Whole‐exome sequencing of sickle cell disease patients with hyperhemolysis syndrome suggests a role for rare variation in disease predisposition

BACKGROUND Hyperhemolysis syndrome (HHS) is an uncommon, but life‐threatening, transfusion‐related complication of red blood cell transfusion. HHS has predominantly been described in patients with sickle cell disease (SCD) and is difficult to diagnose and treat. The pathogenesis of HHS, including its occurrence in only a subset of apparently susceptible individuals, is poorly understood. We undertook whole‐exome sequencing (WES) of 12 SCD‐HHS patients to identify shared genetic variants that might be relevant to the development of HHS. STUDY DESIGN AND METHODS DNA from adults with SCD having at least one previous episode of HHS were subject to WES. High‐quality variants were passed through a series of bioinformatics filters to identify variants that were uncommon among African populations represented in public databases.
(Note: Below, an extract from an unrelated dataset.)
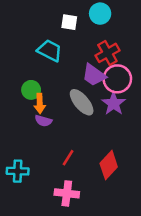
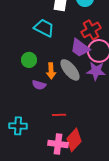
orange arrow: (40, 103) -> (51, 71), moved
purple star: (114, 103) -> (96, 71), turned -30
red line: (68, 158) -> (59, 115), turned 56
red diamond: (109, 165) -> (74, 140), moved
Recurrent, putative loss‐of‐function variants occurring in biologically plausible genes were prioritized and then genotyped in a larger, ancestry‐matched cohort of non‐HHS controls. RESULTS A rare, heterozygous stop‐gain variant (p.Glu210Ter) in MBL2 was significantly enriched among HHS cases (p = 0.002). This variant is predicted to result in a premature termination codon that escapes nonsense‐mediated mRNA decay, potentially leading to a novel phenotype. We also observed a complex insertion‐deletion variant in the final exon of KLRC3 that was enriched among cases (p = 0.0019), although neither variant was found among seven pediatric SCD‐HHS patients. CONCLUSION Our results suggest a potential role for rare genetic defects in the development of HHS among adult SCD patients. Such enriched variants may ultimately be useful for identifying high‐risk individuals and informing therapeutic approaches in HHS.